Jess,
There are a few things I will never understand about what you did, and part of me doesn’t even want to know, but I know that unless I tell you all this, I’ll just go crazy. And normally I’d be more tactful about all of this, but I really can’t care about hurting your feelings during this, or I won’t be able to say what needs to be said.
I have been incredibly grown up throughout this whole process. Even while you were breaking up with me, I was sobbing but telling you it was okay, and to do what you needed to. And you didn’t even cry. You hardly acted like it was difficult for you. And I’m angry at you for that. I never, ever thought that I could be as angry with you as I am right now. I always loved you too much to have this kind of anger, and I’m even more upset that the things you’ve done are making it so I can’t love you anymore. Though I guess I should thank you for that, at least…
I thought that we were really doing well. I know we were still having fights, but we were really talking about things for the first time in a long time. I honestly thought that this was the beginning of something really great, and that we were making this relationship finally work. But I was wrong apparently. I don’t know how, after six years, you didn’t think that I would want more out of our relationship, and that I wouldn’t want to move on. I can’t understand why you didn’t want that.
I also don’t understand what happened all of a sudden to make you change your mind. Something makes me believe you did something you didn’t want to admit to, or that one of your friends put you up to it, because, let’s face it, you’re pretty indecisive. Not knowing what suddenly brought all this shit on bothers me more than a lot of it. I even told you before that I felt like you were pushing me away. Did you just sit there and lie to me about how you felt? Fuck you for that, because at least I’ve always been honest about how I felt.
Do you know how shitty it felt to have you say that you wanted to drink more and smoke more weed? You chose drugs and alcohol over a relationship, which is not only like a shitty after-school special, but makes me feel just a little bit worthless. I never thought anything would make me stop loving you, but I also never thought you’d say something so low.
Next of all, I can’t figure out why you de-friended me on Facebook. I have no idea what prompted that. I could see if I was obsessively commenting on your profile or something like that, but I hardly even looked at it. I noticed that I’d stopped seeing your updates in my newsfeed, and wondered if you were okay… I thought maybe you’d just lost your phone or something. I actually finally found out because your information was still saved on my computer, and I accidentally logged into your profile. I exited it right away, because I respect your privacy, but once I exited it, I just got pissed off.
Seriously? We’ve been friends for six years, Jess. We were together even when we weren’t officially together. I thought that even if you didn’t love me anymore, the sheer fact that we were friends for six years would keep you from being so insanely immature. Because you know what? That basically made me feel like you didn’t give a shit about the six years we spent together.

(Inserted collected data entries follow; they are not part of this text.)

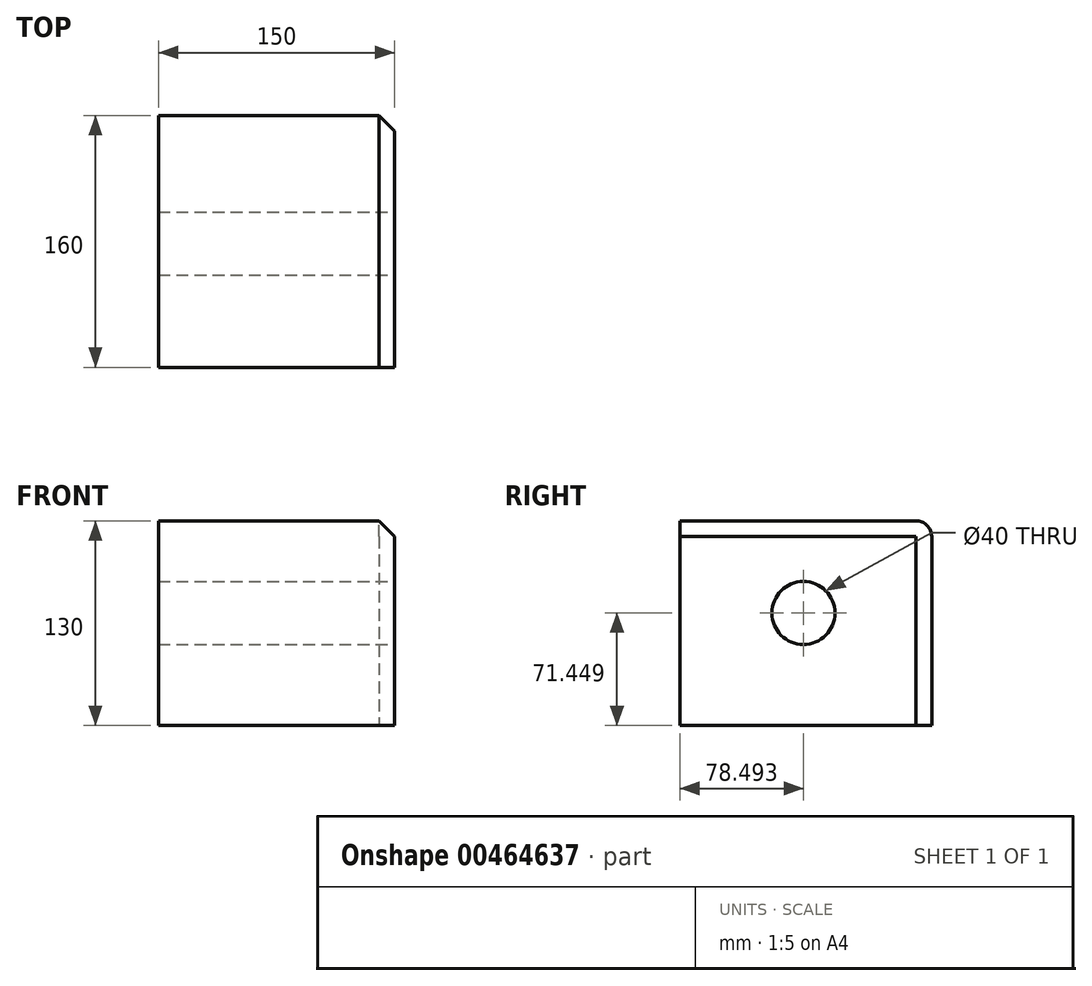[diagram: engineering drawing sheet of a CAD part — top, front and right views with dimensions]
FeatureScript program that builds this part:
annotation { "Feature Type Name" : "Feature", "Feature Type Description" : "" }
export const myFeature = defineFeature(function(context is Context, id is Id, definition is map)
    precondition{}
    {
        {
            var Q0;
            Q0=qCreatedBy(makeId("Right.planeOp"),FACE);
            var sketch = newSketch(context, id + "F0", { "sketchPlane" : qUnion([Q0])});
            skLineSegment(sketch, "E0.bottom", {"start": v(0, 0) * mm, "end": v(160, 0) * mm});
            skLineSegment(sketch, "E0.top", {"start": v(0, 130) * mm, "end": v(160, 130) * mm});
            skLineSegment(sketch, "E0.left", {"start": v(0, 0) * mm, "end": v(0, 130) * mm});
            skLineSegment(sketch, "E0.right", {"start": v(160, 0) * mm, "end": v(160, 130) * mm});
            skSolve(sketch);
        }
        {
            var Q0;
            Q0 = qSketchRegion(id + "F0", true);
            extrude(context, id + "F1", {"entities" : qUnion([Q0]), "depth" : 150 * mm});
        }
        {
            var Q0;
            Q0=makeQuery(id+"F1.opExtrude","SWEPT_EDGE",EDGE,{"disambiguationData":[OSD([sQuery(id+"F0.wireOp",EDGE,"E0.top"),sQuery(id+"F0.wireOp",EDGE,"E0.right")])]});
            fillet(context, id + "F2", {"entities" : qUnion([Q0]), "radius" : 10 * mm, "tangentPropagation" : true, "allowEdgeOverflow" : false});
        }
        {
            var Q0;
            Q0=makeQuery(id+"F1.opExtrude","CAP_EDGE",EDGE,{"disambiguationData":[OSD([sQuery(id+"F0.wireOp",EDGE,"E0.top")])],"isStart":false});
            var Q1;
            Q1=makeQuery(id+"F1.opExtrude","CAP_EDGE",EDGE,{"disambiguationData":[OSD([sQuery(id+"F0.wireOp",EDGE,"E0.right")])],"isStart":false});
            var Q2;
            {var subQ0=sQuery(id+"F0.wireOp",EDGE,"E0.right");var subQ1=sQuery(id+"F0.wireOp",EDGE,"E0.top");Q2=makeQuery(id+"F2.opFillet","BLEND_EDGE",EDGE,{"blendedFrom":[makeQuery(id+"F1.opExtrude","SWEPT_EDGE",EDGE,{"disambiguationData":[OSD([subQ1,subQ0])]}),makeQuery(id+"F1.opExtrude","CAP_FACE",FACE,{"disambiguationData":[OSD([sQuery(id+"F0.wireOp",EDGE,"E0.bottom"),subQ1,sQuery(id+"F0.wireOp",EDGE,"E0.left"),subQ0])],"isStart":false})],"blendedInto":[makeQuery(id+"F1.opExtrude","CAP_FACE",FACE,{"disambiguationData":[OSD([sQuery(id+"F0.wireOp",EDGE,"E0.bottom"),subQ1,sQuery(id+"F0.wireOp",EDGE,"E0.left"),subQ0])],"isStart":false})]});}
            chamfer(context, id + "F3", {"entities" : qUnion([Q0, Q1, Q2]), "width" : 10 * mm, "tangentPropagation" : true});
        }
        {
            var Q0;
            Q0=makeQuery(id+"F1.opExtrude","CAP_FACE",FACE,{"disambiguationData":[OSD([sQuery(id+"F0.wireOp",EDGE,"E0.bottom"),sQuery(id+"F0.wireOp",EDGE,"E0.top"),sQuery(id+"F0.wireOp",EDGE,"E0.left"),sQuery(id+"F0.wireOp",EDGE,"E0.right")])],"isStart":false});
            var sketch = newSketch(context, id + "F4", { "sketchPlane" : qUnion([Q0])});
            skCircle(sketch, "E1", {"center": v(78.5, 71.45) * mm, "radius": 20 * mm});
            skSolve(sketch);
        }
        {
            var Q0;
            Q0=makeQuery(id+"F4.imprint","IMPRINT",FACE,{"disambiguationData":[TD([[makeQuery(id+"F4.imprint","IMPRINT",EDGE,{"derivedFrom":sQuery(id+"F4.wireOp",EDGE,"E1")}),1.0]])]});
            extrude(context, id + "F5", {"entities" : qUnion([Q0]), "operationType" : NewBodyOperationType.REMOVE, "oppositeDirection" : true, "depth" : 265 * mm});
        }
    });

I understand that you don’t want to grow up. You bitch about Quaker Steak all the time, but really, that’s all you’ve ever wanted. Someone tells you to dance, and you do it. Everyone claps and gushes about how freaking cool you are. If that’s all you want, fine, but you could have been a lot more tactful about how the last seven months went down, because you made me believe we’d honestly have a life together.
Even worse, I asked you to be tactful about how you talked about things with people in the restaurant, because it’s most of Vermilion working there, and that’s my home too. I still have friends that work there, and it’s hard to hear about waitresses saying, “Well they’re just better off that way.” Fuck you and whoever else is trying to tell me how I should feel about anything, because it’s not your life, and you don’t know. We obviously had different expectations for this relationship and our lives.
With all of that out of the way, I’d like to tell you to have a very happy life indeed. It’s obvious now that we were not meant for each other, and as hard as that is to say, at least I can see that now. As much as I loved you before, I can see now how little that really meant, and it’s helping me to move on. Have fun with your restaurant, your drugs and drinking binges. Please be careful. Some of your friends really do care about you, even though you think they’re trying to change you, or you get pissed when they tell you that you’ve got a smoker’s cough. They’re just concerned and they want you to be healthy, which you apparently, and not surprisingly, don’t give a shit about.
So, even though you probably didn’t even read this far into my fucking message, if you did, thank you for reading. Regardless, sending it has given me the closure I needed.
-Amanda
2 comments:
I should have known that you were a letter writer, too.
that's a way nicer one than I sent to the first guy who broke my heart.
has jess responded yet?
No, but I sent it on Myspace, and I saw that he's logged in today, so I know he's had the opportunity.